New rules in the European Union take aim at corporate secrecy

By M.V.

CORPORATE secrecy has shot up the global political agenda over the past couple of years. Non-governmental organisations (NGOs) have been kicking up a stink about the liberal use of anonymous shell companies—which exist on paper only, with no real employees or offices—by corrupt officials, money launderers and other financial ne’er-do-wells. For proof of the economic harm this can cause, look no further than the billions of dollars siphoned out of Ukraine through shady shells by Viktor Yanukovich and his cronies.

New legislation in the European Union, agreed on December 16th, marks a big step forward in the fight to curb such shenanigans, by centralising and shedding more light on information about who owns and controls companies. Under the new rules, countries will have to set up central registers of companies’ “beneficial” owners—that is, the real people behind firms or the ownership structures that sit atop them. Access to this information will have to be made available to law enforcement and relevant government agencies, such as tax authorities, and also to journalists and NGOs that can prove a “legitimate interest”. Information on trusts will also be collected in national registers, but this will be available only to government agencies. Member states will have two years to pass the new standards into law.

This is a remarkable victory for those who have campaigned to prise open ownership of the world’s millions of private firms and corporate structures. Just a few years ago, the idea was widely seen as a pipe dream. But that does not mean that anti-corruption activists are completely happy. “A system which limits access is likely to be more cumbersome, expensive and could be used as an excuse to deny meaningful public access.

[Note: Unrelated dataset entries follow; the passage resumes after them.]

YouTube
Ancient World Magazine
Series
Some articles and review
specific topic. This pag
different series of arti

It remains unclear how countries will assess who has a ‘legitimate interest’,” said Carl Dolan of Transparency International, a campaigning group. “The compromise may end up replacing one big loophole with many small loopholes.”

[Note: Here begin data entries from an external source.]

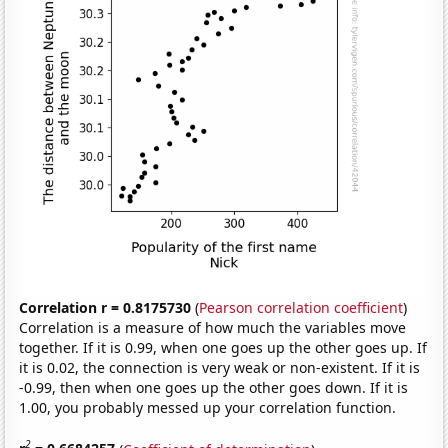
Correlation r = 0.8175730
(
Pearson correlation coefficient
)
Correlation is a measure of how much the variables move
together. If it is 0.99, when one goes up the other goes up. If
it is 0.02, the connection is very weak or non-existent. If it is
-0.99, then when one goes up the other goes down. If it is
1.00, you probably messed up your correlation function.
2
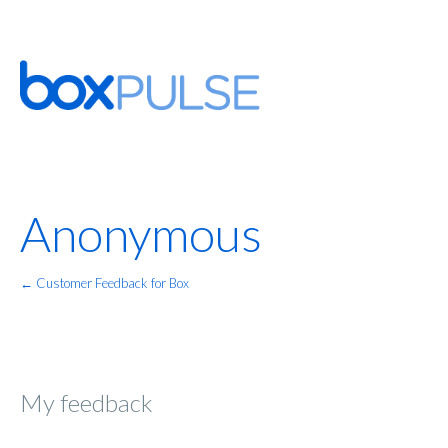
Anonymous
← Customer Feedback for Box
My feedback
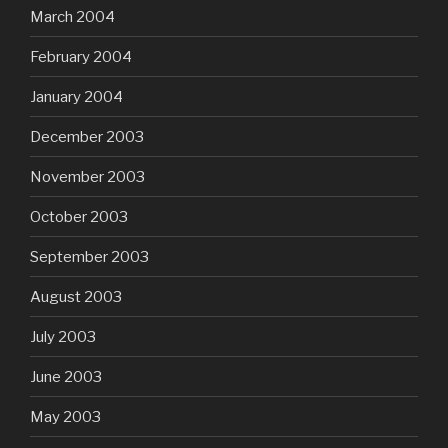
March 2004
February 2004
January 2004
December 2003
November 2003
October 2003
September 2003
August 2003
July 2003
June 2003
May 2003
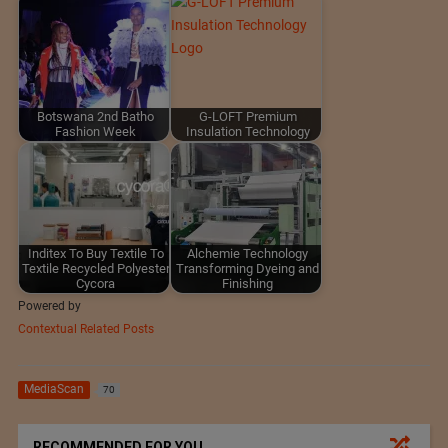
Botswana 2nd Batho
G-LOFT Premium
Fashion Week
Insulation Technology
Inditex To Buy Textile To
Alchemie Technology
Textile Recycled Polyester
Transforming Dyeing and
Cycora
Finishing
Powered by
Contextual Related Posts
MediaScan
70
RECOMMENDED FOR YOU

Campaigners are also frustrated that there will be no public access to information on trusts, a private financial structure that holds assets for a beneficiary. Britain, which is home to many of these, had pushed for them to be more shielded from transparency than companies on the ground that they are private legal arrangements and thus more deserving of privacy than limited-liability corporate structures.

Countries can go further than the EU's new standards if they choose, and some have already said they plan to do so. Britain, France and Denmark, for instance, will offer full public disclosure of company owners—which the European Parliament voted overwhelmingly in favour of earlier this year. Ukraine plans to do the same. Others may soon feel obliged to follow suit.

Europe’s move is a setback for those—including, but not limited to, practitioners and regulators in offshore financial centres—who say that central, publicly accessible registers are a bad idea. Their arguments span issues of financial privacy, the complexity of beneficial ownership (defining “control” is not always straightforward) and concerns that owners of dodgy companies will provide false or out-of-date information to registries.

A group of offshore financial regulators is pushing for an alternative approach, whereby the onus would be on the lawyers and other service providers that register companies to collect ownership information and to hand it over to the relevant authorities when presented with legitimate requests. Such an approach would work if these sorts of professionals are subject to proper regulation and harsh penalties for non-compliance, as they already are in some offshore centres. But campaign groups are strongly opposed because the proposal offers no public access.

Thanks to the EU's new rules, European law enforcers should soon find it easier to track the money flows of organised crime, bribe-takers and the like. That will help to push up detection rates for illicit funds, which are estimated to be as low as 1% worldwide, with a seizure rate of just 0.2%, according to the United Nations Office on Drugs and Crime. But the global picture remains patchy. Eyes will now turn back to America, where company registration is in the hands of individual states. There, corporate anonymity—and thus abuse—remains rife.